For keep-alive connections, you can turn off buffering ( the Nagle algorithm ). This will be useful when frequently requesting small amounts of data in real time, without receiving an immediate response when timely delivery of data is important. A classic example is mouseover events.

# Don't buffer data-sends (disable Nagle algorithm).
tcp_nodelay on; 

It is worth paying attention to two more directives for keep-alive connections. Their purpose seems obvious.

# Timeout for keep-alive connections. Server will close connections after this time.
keepalive_timeout 30;
# Number of requests a client can make over the keep-alive connection.
keepalive_requests 1000;

To free up additional memory allocated for sockets, enable the reset_timedout_connection directive . It will allow the server to close the connection of those clients that have stopped responding.

# Allow the server to close the connection after a client stops responding. 
reset_timedout_connection on;

You can also significantly reduce the timeouts for the client_body_timeout and send_timeout directives (the default value of both is 60 seconds). The first - limits the time to read the body of the request from the client. The second is the response time to the client. Thus, if the client does not start reading data in the specified period of time, then Nginx will close the connection.

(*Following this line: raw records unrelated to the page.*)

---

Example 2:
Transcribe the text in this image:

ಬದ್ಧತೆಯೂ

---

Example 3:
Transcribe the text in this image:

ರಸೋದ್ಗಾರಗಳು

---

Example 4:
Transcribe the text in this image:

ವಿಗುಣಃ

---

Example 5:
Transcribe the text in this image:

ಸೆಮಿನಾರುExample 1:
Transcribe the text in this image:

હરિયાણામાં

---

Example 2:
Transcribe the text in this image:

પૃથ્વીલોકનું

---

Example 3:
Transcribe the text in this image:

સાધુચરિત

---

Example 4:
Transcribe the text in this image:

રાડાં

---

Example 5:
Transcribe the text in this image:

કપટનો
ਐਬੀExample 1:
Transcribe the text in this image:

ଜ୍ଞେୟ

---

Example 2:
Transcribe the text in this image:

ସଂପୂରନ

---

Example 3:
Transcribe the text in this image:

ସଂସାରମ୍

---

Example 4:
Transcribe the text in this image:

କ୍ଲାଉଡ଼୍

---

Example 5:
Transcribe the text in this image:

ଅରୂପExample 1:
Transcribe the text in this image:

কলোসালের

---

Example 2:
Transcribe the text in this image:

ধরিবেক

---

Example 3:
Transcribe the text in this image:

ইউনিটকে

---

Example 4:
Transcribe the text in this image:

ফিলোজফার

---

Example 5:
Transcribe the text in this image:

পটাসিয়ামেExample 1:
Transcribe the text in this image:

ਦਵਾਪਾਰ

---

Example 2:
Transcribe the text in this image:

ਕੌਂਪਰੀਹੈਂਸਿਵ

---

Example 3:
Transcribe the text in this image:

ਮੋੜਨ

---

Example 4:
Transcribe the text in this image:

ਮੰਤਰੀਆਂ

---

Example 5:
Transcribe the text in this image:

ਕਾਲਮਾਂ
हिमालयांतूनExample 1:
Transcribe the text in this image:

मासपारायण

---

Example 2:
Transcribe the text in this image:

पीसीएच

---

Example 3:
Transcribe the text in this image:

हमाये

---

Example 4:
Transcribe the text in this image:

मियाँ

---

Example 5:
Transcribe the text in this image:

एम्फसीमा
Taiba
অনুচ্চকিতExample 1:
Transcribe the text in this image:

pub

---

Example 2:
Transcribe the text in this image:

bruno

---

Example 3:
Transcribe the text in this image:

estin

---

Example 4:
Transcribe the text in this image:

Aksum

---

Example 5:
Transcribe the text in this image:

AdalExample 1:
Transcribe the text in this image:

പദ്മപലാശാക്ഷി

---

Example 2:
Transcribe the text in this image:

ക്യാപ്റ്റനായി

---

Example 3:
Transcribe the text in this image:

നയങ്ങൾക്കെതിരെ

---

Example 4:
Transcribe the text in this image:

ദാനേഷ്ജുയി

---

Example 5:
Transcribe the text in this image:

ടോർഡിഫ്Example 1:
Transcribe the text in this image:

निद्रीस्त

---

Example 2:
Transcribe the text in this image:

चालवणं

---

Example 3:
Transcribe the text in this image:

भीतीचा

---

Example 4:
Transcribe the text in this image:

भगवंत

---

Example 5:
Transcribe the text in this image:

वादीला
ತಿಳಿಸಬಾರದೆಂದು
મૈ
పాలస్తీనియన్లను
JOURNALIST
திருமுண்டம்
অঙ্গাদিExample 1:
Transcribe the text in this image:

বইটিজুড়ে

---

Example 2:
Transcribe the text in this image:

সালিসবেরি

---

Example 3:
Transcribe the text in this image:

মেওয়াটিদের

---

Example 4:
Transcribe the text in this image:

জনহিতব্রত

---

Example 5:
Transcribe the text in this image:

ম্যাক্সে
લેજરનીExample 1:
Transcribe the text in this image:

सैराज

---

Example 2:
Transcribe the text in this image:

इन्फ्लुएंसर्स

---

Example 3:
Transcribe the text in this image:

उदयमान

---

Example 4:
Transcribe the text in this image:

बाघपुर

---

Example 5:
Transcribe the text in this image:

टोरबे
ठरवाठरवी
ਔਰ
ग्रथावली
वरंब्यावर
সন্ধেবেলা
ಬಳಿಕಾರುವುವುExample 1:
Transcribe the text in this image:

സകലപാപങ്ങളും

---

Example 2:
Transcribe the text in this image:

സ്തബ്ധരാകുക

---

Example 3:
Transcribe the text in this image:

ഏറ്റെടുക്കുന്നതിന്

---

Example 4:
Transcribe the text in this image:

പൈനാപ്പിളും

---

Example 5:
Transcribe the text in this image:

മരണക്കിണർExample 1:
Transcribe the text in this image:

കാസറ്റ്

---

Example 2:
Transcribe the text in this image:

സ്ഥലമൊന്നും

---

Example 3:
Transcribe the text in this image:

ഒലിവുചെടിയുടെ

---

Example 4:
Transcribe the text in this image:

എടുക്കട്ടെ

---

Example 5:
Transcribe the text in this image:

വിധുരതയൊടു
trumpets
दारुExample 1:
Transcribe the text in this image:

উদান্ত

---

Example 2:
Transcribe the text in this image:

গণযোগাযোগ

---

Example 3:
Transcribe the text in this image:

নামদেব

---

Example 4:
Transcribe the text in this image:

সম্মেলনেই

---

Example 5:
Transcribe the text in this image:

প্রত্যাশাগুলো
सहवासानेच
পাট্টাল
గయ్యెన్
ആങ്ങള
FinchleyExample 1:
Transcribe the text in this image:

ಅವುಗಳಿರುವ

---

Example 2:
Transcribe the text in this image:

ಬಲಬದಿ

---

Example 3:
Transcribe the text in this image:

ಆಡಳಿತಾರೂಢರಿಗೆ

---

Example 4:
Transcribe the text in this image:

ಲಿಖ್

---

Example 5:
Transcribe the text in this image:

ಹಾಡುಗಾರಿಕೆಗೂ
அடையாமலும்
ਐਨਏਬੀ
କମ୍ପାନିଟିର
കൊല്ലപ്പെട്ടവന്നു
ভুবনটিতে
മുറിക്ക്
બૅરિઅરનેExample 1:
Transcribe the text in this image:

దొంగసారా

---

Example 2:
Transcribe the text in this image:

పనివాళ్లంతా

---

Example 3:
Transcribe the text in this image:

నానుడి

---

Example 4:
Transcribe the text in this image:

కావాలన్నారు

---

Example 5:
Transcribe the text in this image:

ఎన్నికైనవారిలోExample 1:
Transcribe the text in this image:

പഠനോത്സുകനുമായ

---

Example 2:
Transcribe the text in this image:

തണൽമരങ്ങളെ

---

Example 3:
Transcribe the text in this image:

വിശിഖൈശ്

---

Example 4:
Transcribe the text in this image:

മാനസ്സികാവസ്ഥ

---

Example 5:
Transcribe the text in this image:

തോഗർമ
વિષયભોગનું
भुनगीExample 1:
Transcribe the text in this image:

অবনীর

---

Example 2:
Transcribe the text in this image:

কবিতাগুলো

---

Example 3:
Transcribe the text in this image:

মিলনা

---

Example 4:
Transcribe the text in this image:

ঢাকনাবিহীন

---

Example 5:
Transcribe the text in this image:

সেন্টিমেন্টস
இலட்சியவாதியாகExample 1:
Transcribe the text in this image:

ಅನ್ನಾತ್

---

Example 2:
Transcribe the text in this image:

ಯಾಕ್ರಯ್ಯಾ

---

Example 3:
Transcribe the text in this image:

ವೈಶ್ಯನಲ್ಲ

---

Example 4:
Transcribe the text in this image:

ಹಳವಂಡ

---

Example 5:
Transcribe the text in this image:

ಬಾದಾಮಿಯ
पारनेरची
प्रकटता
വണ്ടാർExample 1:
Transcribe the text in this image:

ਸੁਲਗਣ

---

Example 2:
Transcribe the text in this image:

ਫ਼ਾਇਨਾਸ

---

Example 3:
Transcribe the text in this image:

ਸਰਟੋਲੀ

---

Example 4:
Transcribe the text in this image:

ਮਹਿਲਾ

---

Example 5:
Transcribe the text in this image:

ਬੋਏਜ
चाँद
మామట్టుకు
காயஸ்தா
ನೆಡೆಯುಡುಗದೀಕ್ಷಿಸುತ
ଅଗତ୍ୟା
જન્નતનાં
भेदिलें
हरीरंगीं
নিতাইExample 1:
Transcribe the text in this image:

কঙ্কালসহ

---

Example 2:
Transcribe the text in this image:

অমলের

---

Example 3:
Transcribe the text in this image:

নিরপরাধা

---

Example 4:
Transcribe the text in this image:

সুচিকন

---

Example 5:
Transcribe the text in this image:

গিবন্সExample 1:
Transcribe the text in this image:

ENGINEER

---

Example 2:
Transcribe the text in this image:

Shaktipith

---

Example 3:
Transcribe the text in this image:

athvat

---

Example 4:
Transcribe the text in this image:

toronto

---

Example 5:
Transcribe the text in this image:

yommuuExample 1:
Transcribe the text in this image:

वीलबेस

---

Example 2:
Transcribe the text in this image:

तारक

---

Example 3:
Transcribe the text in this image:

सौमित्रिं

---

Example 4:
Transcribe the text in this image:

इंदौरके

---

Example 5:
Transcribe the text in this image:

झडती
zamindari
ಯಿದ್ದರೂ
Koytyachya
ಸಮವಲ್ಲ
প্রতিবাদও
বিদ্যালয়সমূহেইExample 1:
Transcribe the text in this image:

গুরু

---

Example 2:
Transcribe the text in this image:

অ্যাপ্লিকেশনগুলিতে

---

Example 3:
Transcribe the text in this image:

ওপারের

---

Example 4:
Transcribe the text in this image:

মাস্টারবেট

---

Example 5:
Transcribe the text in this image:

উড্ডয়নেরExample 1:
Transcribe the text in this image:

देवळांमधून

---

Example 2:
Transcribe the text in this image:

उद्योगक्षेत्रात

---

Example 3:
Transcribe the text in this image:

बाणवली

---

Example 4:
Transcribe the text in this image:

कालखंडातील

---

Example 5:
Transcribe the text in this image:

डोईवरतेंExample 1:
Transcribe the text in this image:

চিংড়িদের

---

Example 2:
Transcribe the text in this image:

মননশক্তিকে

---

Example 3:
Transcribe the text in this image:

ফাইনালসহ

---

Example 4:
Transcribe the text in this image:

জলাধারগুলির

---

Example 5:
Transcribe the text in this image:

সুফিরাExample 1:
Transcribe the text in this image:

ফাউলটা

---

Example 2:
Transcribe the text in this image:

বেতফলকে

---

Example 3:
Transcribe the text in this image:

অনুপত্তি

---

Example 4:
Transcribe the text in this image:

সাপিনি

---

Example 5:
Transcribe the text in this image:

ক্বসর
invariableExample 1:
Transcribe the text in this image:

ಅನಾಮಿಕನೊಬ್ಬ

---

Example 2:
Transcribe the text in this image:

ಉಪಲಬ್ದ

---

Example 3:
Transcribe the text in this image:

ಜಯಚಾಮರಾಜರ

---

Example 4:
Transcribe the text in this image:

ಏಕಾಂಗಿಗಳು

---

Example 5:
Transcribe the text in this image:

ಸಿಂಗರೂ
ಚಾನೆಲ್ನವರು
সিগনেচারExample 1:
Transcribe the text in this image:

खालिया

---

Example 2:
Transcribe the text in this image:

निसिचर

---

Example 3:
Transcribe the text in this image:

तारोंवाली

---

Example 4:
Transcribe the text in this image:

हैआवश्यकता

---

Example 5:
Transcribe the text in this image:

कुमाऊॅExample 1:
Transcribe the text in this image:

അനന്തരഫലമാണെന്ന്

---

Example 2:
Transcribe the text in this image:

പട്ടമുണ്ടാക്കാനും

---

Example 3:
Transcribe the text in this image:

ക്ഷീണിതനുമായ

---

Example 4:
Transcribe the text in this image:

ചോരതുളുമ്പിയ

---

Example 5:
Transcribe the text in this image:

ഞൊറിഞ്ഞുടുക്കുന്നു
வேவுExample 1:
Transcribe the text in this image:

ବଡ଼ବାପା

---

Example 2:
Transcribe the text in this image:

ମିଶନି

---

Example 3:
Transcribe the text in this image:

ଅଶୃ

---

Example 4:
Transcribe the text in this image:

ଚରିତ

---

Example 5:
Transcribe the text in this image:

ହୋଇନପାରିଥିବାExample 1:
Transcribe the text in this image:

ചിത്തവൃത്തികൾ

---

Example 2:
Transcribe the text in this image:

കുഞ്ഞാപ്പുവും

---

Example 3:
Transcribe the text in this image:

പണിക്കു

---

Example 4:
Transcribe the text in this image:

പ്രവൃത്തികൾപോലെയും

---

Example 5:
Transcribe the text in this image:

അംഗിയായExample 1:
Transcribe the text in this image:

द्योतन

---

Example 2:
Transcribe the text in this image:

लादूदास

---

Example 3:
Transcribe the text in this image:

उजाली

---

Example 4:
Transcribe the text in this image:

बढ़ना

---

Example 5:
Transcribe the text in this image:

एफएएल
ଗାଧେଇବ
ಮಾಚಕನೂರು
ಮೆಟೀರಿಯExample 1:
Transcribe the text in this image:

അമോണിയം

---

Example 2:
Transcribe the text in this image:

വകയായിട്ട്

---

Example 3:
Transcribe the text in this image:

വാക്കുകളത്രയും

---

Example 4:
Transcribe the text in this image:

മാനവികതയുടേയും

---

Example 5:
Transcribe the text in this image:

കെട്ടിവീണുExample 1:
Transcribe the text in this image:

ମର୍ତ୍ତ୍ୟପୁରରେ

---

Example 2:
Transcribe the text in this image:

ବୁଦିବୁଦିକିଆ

# Send the client a "request timed out" if the body is not loaded by this time.
client_body_timeout 10;
# If the client stops reading data, free up the stale client connection after this much time.
send_timeout 2;

And, of course, data compression. Plus - the only and obvious: reducing the size of the forwarded traffic. The minus is the only and obvious one: it does not work for MSIE 6 and below. You can disable compression for these browsers with the gzip_disable directive , specifying the special mask “msie6” as the value, which matches the regular expression “MSIE [4-6] \.”, But works faster (thanks hell0w0rd for the comment ).

# Compression.
gzip on;
gzip_min_length 10240;
gzip_proxied expired no-cache no-store private auth;
gzip_types text/plain text/css text/xml text/javascript application/x-javascript application/xml;
gzip_disable "msie6";

Perhaps this is all that I wanted to talk about. I can only say again that you should not copy the above settings one to one. I advise you to use them one at a time, each time running some kind of utility for load testing (for example, Tsung ). It is very important to understand what settings really speed up your web server. Methodicality in testing will save you a lot of time.